By writing down your debugging techniques, a runbook will help you diagnose problems faster.
Reduce Everyone’s Mental Load
Performance issues manifest everywhere in a tech stack. The issues that a client is noticing are often far removed from the bottleneck.
Having a centralized place to document issue triaging reduces the mental load on everyone in your organization. Where do we start looking? What’s that query? A runbook helps you with those first common steps.
Support gets help with common trouble areas and basic solutions. Listening to a client explain an issue and not being able to do anything but escalate is demoralizing for everyone involved. Every issue support can fix improves the experience for the client and support. Even something as simple as improving the questions support asks the client will pay off in time saved.
When senior support and developers are called in, they know that all the common solutions have been tried. The basic questions have been asked and the data gathered. They can skip the basics and move on to the more powerful tools and queries, saving everyone’s time. New diagnosis and solutions go into the runbook making support more powerful.

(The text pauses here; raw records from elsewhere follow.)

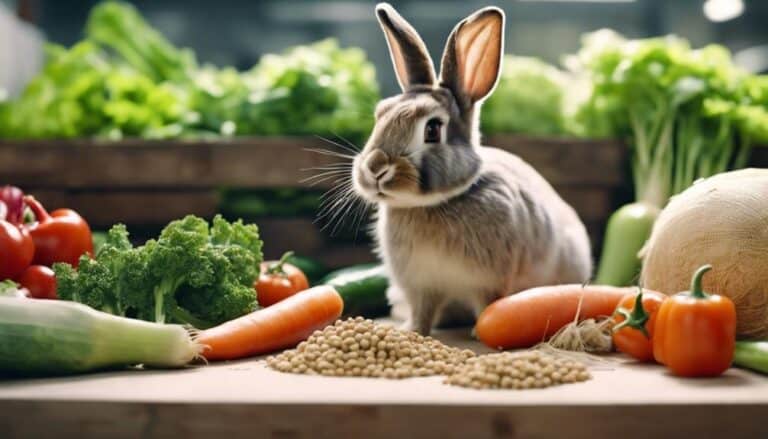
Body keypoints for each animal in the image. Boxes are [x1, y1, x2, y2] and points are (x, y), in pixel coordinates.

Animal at [351, 3, 593, 336]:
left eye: (432, 129)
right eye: (380, 115)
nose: (375, 168)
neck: (435, 203)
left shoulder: (489, 281)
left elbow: (488, 305)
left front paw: (481, 331)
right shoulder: (420, 286)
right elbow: (422, 310)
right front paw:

The common questions and common solutions become automation targets. You can proactively tell a client that they’re using the system “wrong”, and send them help and training materials. The best support solutions are when you reach out to the client before they even realize they have a problem.
6 Questions To Start A Runbook
Common solutions to common problems? Training? Proactive alerting? Sounds great, but daunting.
Runbooks are living documents. The days when they were printed and bound into manuals ended decades ago.
Talk to the developer who fixed the last issue:
- What did they look for in the logs?
- What queries did they run?
- What did they find?
- How did they resolve the issue?
Write down the answers. Repeat every time there’s a performance issue.
After a few incidents, patterns should emerge.
Bring what you’ve got to your support managers and ask:
- Could support have done any of the investigative work?
- If support had the answer, could they have resolved the issue?
Help train support on what they can do, create tools for useful things support can’t do on their own.
Every time a problem gets escalated, that’s a chance to iterate and improve.
Conclusion - Runbooks Help Everyone
Building a performance runbook sounds a lot like accepting performance problems and working on mitigation.
Instead, it is about surfacing the performance problems faster, finding the commonalities, and fixing the underlying system.
Along the way the runbook improves the client experience, empowers support, and reduces the support load on developers.
Everyone wins when you run to a runbook!